→ **Task requirements**
How many of the lines below contain the word "Power"? Reply with the number alone.

• • •

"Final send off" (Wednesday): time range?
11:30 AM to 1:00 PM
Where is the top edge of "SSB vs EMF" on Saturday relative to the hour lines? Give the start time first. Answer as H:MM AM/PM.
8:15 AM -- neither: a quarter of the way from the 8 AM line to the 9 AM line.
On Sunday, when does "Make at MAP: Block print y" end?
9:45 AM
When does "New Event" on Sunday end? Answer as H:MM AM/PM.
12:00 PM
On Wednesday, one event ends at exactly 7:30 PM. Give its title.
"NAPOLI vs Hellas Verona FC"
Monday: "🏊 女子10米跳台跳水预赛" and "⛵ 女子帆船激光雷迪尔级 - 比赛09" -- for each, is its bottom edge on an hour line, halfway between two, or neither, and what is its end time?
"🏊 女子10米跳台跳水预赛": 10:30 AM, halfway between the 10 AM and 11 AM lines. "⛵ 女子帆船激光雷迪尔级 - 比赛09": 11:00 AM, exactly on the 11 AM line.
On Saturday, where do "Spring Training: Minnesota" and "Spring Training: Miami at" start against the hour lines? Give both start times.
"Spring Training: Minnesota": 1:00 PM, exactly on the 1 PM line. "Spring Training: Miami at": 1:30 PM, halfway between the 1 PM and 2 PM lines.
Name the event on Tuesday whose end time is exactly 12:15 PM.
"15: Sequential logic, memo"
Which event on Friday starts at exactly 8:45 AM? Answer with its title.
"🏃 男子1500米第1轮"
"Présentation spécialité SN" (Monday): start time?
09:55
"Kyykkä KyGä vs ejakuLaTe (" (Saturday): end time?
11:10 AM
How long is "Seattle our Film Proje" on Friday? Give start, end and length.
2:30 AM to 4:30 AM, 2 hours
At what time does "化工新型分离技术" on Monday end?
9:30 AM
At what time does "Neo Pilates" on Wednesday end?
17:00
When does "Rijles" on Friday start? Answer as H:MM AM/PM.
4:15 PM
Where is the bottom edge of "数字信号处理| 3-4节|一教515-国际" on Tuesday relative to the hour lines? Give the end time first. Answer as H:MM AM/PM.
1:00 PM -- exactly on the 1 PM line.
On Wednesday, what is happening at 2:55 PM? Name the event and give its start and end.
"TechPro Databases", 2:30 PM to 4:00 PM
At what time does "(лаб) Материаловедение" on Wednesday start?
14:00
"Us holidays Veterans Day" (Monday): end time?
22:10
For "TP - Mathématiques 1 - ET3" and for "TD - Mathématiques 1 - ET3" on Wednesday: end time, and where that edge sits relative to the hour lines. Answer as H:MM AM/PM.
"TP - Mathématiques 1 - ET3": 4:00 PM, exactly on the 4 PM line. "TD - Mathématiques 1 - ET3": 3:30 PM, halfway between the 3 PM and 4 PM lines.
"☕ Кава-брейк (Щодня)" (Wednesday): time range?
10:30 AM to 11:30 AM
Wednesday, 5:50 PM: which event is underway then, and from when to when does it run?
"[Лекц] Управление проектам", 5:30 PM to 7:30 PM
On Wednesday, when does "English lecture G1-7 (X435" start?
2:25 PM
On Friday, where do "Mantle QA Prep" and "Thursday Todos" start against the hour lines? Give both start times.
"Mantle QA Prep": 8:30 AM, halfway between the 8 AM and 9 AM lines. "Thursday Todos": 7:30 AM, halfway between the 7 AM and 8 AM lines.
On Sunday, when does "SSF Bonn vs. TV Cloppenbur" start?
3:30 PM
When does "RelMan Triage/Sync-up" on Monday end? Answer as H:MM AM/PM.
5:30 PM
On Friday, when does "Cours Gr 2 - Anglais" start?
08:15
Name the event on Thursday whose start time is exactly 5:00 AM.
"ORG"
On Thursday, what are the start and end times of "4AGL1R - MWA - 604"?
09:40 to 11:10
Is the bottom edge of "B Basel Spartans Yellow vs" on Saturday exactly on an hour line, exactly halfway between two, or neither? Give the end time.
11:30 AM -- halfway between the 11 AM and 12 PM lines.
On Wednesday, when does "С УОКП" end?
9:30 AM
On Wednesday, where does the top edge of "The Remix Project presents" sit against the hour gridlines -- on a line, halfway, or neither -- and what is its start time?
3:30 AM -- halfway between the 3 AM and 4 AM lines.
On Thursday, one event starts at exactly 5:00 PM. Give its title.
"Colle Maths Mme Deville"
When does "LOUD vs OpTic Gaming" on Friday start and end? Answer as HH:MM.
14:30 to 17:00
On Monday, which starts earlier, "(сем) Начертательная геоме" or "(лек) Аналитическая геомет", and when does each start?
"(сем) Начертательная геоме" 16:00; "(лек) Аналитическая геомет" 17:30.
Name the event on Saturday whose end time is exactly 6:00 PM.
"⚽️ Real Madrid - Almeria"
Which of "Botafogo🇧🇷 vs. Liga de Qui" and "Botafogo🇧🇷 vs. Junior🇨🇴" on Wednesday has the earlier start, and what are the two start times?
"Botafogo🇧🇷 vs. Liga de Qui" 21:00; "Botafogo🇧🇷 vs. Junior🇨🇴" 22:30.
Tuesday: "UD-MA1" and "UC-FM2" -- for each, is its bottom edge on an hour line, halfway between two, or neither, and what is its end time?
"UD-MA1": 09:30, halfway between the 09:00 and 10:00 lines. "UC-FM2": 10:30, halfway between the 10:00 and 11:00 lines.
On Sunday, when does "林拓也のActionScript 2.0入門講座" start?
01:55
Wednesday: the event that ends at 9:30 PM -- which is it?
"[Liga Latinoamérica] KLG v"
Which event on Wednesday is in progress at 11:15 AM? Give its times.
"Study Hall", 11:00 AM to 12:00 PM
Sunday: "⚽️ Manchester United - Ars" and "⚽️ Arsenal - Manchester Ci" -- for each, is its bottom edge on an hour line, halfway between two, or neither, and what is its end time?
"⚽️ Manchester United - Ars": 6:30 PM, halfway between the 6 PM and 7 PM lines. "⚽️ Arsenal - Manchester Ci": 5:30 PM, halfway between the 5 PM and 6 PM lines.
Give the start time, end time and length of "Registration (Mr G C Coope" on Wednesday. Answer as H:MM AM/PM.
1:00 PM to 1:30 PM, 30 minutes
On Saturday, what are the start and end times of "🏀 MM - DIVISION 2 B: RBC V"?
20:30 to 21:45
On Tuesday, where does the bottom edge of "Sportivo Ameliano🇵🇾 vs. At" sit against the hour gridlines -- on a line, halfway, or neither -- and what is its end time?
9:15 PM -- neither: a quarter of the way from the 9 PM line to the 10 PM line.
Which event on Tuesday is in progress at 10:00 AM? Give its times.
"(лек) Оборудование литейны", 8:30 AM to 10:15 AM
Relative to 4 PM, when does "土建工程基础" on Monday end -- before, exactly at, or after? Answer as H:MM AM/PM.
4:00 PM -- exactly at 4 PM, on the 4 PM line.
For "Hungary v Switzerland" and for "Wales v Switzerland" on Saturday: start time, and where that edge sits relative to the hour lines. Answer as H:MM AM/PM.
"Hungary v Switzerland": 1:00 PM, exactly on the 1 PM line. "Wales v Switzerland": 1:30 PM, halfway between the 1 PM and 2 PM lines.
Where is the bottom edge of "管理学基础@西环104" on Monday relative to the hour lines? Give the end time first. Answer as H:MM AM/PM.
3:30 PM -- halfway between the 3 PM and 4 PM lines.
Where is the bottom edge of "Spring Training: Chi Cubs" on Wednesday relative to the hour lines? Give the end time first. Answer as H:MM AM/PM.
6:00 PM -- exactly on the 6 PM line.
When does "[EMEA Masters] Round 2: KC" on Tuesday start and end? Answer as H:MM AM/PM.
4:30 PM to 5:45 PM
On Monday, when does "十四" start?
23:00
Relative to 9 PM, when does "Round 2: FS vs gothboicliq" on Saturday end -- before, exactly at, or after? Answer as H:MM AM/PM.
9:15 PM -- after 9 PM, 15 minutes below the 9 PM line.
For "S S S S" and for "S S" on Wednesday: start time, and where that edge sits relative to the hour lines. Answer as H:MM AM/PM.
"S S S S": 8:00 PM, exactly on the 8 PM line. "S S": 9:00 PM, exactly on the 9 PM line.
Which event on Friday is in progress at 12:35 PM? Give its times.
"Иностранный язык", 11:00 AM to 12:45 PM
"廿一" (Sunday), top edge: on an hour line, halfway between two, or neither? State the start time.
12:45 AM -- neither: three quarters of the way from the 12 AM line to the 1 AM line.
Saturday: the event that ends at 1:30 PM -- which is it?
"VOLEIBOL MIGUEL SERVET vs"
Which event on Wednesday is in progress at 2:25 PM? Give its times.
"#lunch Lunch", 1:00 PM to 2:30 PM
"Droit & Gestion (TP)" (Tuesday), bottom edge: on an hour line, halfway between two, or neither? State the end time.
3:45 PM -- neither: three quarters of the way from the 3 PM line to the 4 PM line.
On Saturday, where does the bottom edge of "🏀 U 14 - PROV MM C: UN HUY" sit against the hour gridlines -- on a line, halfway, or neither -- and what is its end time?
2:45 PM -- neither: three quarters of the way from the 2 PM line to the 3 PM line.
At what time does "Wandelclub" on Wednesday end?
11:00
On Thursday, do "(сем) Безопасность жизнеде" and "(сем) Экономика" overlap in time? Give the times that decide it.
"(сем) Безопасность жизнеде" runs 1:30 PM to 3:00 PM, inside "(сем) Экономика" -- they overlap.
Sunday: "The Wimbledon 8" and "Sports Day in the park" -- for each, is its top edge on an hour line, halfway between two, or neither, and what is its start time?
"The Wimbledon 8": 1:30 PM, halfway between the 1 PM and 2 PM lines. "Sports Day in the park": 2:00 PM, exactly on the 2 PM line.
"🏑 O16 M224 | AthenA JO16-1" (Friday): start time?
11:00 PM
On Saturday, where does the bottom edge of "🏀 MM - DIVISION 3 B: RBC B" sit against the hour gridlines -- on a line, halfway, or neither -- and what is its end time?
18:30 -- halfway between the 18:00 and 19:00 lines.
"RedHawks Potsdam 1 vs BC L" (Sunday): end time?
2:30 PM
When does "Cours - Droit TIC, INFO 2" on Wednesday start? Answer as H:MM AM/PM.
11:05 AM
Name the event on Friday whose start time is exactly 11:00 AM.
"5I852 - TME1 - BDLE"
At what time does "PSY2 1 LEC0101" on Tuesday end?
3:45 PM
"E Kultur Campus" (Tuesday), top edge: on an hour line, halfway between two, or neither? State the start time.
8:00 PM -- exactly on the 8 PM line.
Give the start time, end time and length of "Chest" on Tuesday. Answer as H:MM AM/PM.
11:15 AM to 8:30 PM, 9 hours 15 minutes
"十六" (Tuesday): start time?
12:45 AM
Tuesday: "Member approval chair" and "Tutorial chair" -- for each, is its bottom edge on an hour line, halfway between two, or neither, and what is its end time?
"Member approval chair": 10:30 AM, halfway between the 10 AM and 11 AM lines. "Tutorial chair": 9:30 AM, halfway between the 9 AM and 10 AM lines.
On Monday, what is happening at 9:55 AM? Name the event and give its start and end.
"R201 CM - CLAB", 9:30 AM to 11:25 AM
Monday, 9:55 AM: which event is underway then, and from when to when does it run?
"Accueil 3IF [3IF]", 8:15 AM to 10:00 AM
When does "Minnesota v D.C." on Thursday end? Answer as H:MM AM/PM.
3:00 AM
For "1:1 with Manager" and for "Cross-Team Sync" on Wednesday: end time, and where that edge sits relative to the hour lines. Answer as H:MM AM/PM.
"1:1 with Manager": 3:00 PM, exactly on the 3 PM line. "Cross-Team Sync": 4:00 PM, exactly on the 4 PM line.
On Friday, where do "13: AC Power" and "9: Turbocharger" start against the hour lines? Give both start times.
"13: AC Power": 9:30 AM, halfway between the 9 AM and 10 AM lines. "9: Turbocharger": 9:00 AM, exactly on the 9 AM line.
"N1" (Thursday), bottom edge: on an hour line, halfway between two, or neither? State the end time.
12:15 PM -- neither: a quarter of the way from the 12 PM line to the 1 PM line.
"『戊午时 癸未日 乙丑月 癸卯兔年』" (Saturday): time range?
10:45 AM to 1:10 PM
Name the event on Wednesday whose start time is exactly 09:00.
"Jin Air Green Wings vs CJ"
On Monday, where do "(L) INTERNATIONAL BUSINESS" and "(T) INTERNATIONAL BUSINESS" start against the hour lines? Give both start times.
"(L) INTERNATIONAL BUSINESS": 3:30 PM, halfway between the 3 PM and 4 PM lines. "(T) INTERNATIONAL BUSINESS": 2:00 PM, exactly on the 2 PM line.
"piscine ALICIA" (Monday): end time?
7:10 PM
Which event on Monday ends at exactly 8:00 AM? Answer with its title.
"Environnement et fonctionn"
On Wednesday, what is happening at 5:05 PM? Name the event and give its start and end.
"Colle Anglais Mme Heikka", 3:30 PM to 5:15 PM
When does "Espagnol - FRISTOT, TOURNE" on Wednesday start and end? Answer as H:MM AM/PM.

• • •

→ **Response to this exercise**
2